MetaInsight: Automatic Discovery of Structured Knowledge for Exploratory Data Analysis
- Pingchuan Ma ,
- Rui Ding ,
- Shi Han ,
- Dongmei Zhang
ACM SIGMOD International Conference on Management of Data |
Organized by Association for Computing Machinery
Automatic Exploratory Data Analysis (EDA) focuses on automatically discovering pieces of knowledge in the form of interesting data patterns. However, the conveyed knowledge by these suggested data patterns are disjointed or lack organization.
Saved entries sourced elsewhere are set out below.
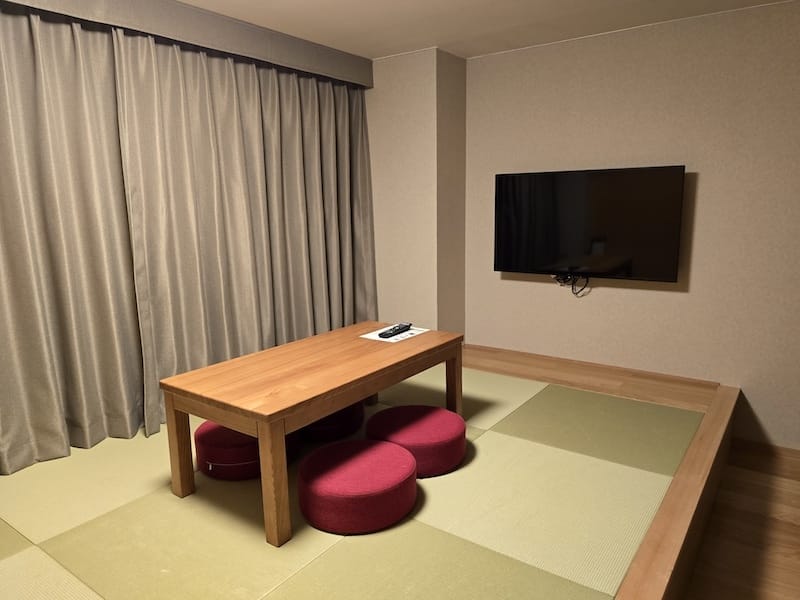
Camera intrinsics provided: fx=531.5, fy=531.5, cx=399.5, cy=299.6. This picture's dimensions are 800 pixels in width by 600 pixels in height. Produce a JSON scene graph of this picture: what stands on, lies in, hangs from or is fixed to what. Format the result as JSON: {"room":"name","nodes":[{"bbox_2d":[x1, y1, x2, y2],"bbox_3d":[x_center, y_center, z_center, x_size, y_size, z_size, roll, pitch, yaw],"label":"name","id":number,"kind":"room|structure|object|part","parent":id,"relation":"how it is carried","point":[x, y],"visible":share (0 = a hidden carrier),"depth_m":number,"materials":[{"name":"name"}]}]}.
{"room":"living room","nodes":[
{"label":"living room","id":0,"kind":"room"},
{"bbox_2d":[366,46,467,338],"bbox_3d":[0.052,-0.625,4.584,0.918,2.652,0.631,6,13,36],"label":"wall column","id":1,"kind":"structure","parent":0,"point":[396,73],"depth_m":4.22,"materials":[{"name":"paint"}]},
{"bbox_2d":[173,0,795,60],"bbox_3d":[0.059,-1.377,1.007,6.090,0.112,5.995,6,13,36],"label":"ceiling","id":2,"kind":"structure","parent":0,"point":[388,2],"depth_m":3.31,"materials":[{"name":"beige paint"}]},
{"bbox_2d":[2,0,370,86],"bbox_3d":[-1.383,-1.542,2.935,0.242,0.193,3.540,6,13,36],"label":"curtain valance","id":3,"kind":"object","parent":2,"relation":"attached to","point":[126,24],"visible":0.98,"depth_m":3.12,"materials":[{"name":"grey fabric"}]},
{"bbox_2d":[0,2,147,478],"bbox_3d":[-1.859,-0.302,2.415,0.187,2.352,1.443,6,13,36],"label":"curtain","id":4,"kind":"object","parent":3,"relation":"hanging from","point":[2,202],"visible":0.99,"depth_m":2.67,"materials":[{"name":"fabric"}]},
{"bbox_2d":[111,27,377,434],"bbox_3d":[-0.710,-0.434,3.264,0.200,2.161,1.850,6,13,36],"label":"curtain","id":5,"kind":"object","parent":3,"relation":"hanging from","point":[292,338],"visible":0.88,"depth_m":2.99,"materials":[{"name":"fabric"}]},
{"bbox_2d":[464,0,799,446],"bbox_3d":[2.113,-0.438,3.438,4.356,2.642,0.146,6,13,36],"label":"right wall","id":6,"kind":"structure","parent":0,"point":[704,180],"depth_m":3.53,"materials":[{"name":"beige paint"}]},
{"bbox_2d":[492,165,685,282],"bbox_3d":[1.315,-0.538,3.863,1.300,0.797,0.111,6,13,36],"label":"television","id":7,"kind":"object","parent":6,"relation":"attached to","point":[507,178],"visible":0.99,"depth_m":3.76,"materials":[{"name":"black plastic"}]},
{"bbox_2d":[552,271,590,296],"bbox_3d":[1.275,-0.127,3.976,0.262,0.187,0.051,6,13,36],"label":"power cable","id":8,"kind":"object","parent":7,"relation":"hanging from","point":[572,288],"visible":0.92,"depth_m":3.96,"materials":[{"name":"black plastic"}]},
{"bbox_2d":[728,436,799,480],"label":"baseboard","id":9,"kind":"structure","parent":6,"relation":"attached to","point":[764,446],"depth_m":3.38,"materials":[{"name":"brown wood"}]},
{"bbox_2d":[684,437,799,599],"bbox_3d":[1.241,1.563,0.792,4.449,0.105,5.977,6,13,36],"label":"floor","id":10,"kind":"structure","parent":0,"point":[794,545],"depth_m":2.63,"materials":[{"name":"brown wood"}]},
{"bbox_2d":[0,339,746,599],"bbox_3d":[-0.209,0.919,2.872,2.755,0.306,4.234,6,13,36],"label":"platform","id":11,"kind":"object","parent":10,"relation":"on","point":[616,409],"visible":0.84,"depth_m":2.21,"materials":[{"name":"brown wood"}]},
{"bbox_2d":[193,420,297,480],"bbox_3d":[-0.774,0.712,2.699,0.504,0.201,0.504,6,13,36],"label":"red pouf","id":12,"kind":"object","parent":11,"relation":"on","point":[201,439],"visible":0.59,"depth_m":2.49,"materials":[{"name":"red fabric"}]},
{"bbox_2d":[158,323,464,548],"bbox_3d":[-0.338,0.544,2.710,0.714,0.535,1.420,6,13,36],"label":"wooden table","id":13,"kind":"object","parent":11,"relation":"on","point":[231,424],"visible":0.99,"depth_m":2.33,"materials":[{"name":"brown wood"}]},
{"bbox_3d":[-0.980,0.643,2.377,0.076,0.490,0.072,6,13,36],"label":"table leg","id":14,"kind":"part","parent":13,"relation":"part of","materials":[{"name":"brown wood"}]},
{"bbox_3d":[-0.480,0.696,2.033,0.077,0.517,0.076,6,13,36],"label":"leg","id":15,"kind":"part","parent":13,"relation":"part of","materials":[{"name":"brown wood"}]},
{"bbox_2d":[359,324,429,342],"bbox_3d":[-0.029,0.191,3.103,0.268,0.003,0.344,6,13,36],"label":"paper","id":16,"kind":"object","parent":13,"relation":"on","point":[378,338],"visible":0.59,"depth_m":3.06,"materials":[{"name":"white paper"}]},
{"bbox_2d":[378,322,411,337],"bbox_3d":[-0.022,0.179,3.100,0.058,0.028,0.266,6,13,36],"label":"remote control","id":17,"kind":"object","parent":16,"relation":"on","point":[383,335],"visible":0.99,"depth_m":3.07,"materials":[{"name":"black plastic"}]},
{"bbox_3d":[0.299,0.519,3.019,0.073,0.509,0.073,6,13,36],"label":"table leg","id":18,"kind":"part","parent":13,"relation":"part of","materials":[{"name":"brown wood"}]},
{"bbox_2d":[296,401,364,441],"bbox_3d":[-0.456,0.656,3.093,0.486,0.179,0.494,6,13,36],"label":"red pouf","id":19,"kind":"object","parent":11,"relation":"on","point":[350,421],"visible":0.52,"depth_m":2.90,"materials":[{"name":"red fabric"}]},
{"bbox_2d":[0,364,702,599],"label":"tatami mats","id":20,"kind":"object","parent":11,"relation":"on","point":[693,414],"visible":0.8,"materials":[{"name":"green wicker"}]},
{"bbox_2d":[298,436,417,534],"bbox_3d":[-0.179,0.767,2.269,0.515,0.203,0.526,6,13,36],"label":"red pouf","id":21,"kind":"object","parent":11,"relation":"on","point":[378,446],"visible":0.99,"depth_m":2.10,"materials":[{"name":"red fabric"}]},
{"bbox_2d":[366,404,466,477],"bbox_3d":[0.084,0.691,2.687,0.515,0.203,0.516,6,13,36],"label":"red pouf","id":22,"kind":"object","parent":11,"relation":"on","point":[396,410],"visible":0.88,"depth_m":2.53,"materials":[{"name":"red fabric"}]}
]}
Therefore, it is difficult for users to gain structured knowledge, and as the number of suggested patterns grows, these stand-alone patterns are less likely to motive users to conduct follow-up analysis, which hinders it from being effectively utilized to facilitate EDA. In this paper, we propose MetaInsight, a structured representation of knowledge extracted from multi-dimensional data aiming to facilitate EDA automatically and effectively. Specifically, we propose a novel formulation of basic data pattern to capture essential characteristics of raw data distribution to achieve knowledge extraction. Then based on the mined Homogeneous Data Patterns (HDP) and inter-pattern similarity, MetaInsight is identified by categorizing basic data patterns (within an HDP) into commonness(es) and exceptions thus achieving structured knowledge representation. The commonness(es) and exceptions concretize the knowledge obtained by induction and validation processes which are two typical analysis mechanisms conducted in EDA. We propose a novel scoring function to quantify the usefulness of MetaInsight, an effective and efficient mining procedure and a ranking algorithm to automatically discover high-quality MetaInsights from multi-dimensional data. We demonstrate the effectiveness and efficiency of MetaInsights (w.r.t. facilitating EDA) through evaluation on real-world datasets and user studies on both expert users and non-expert users.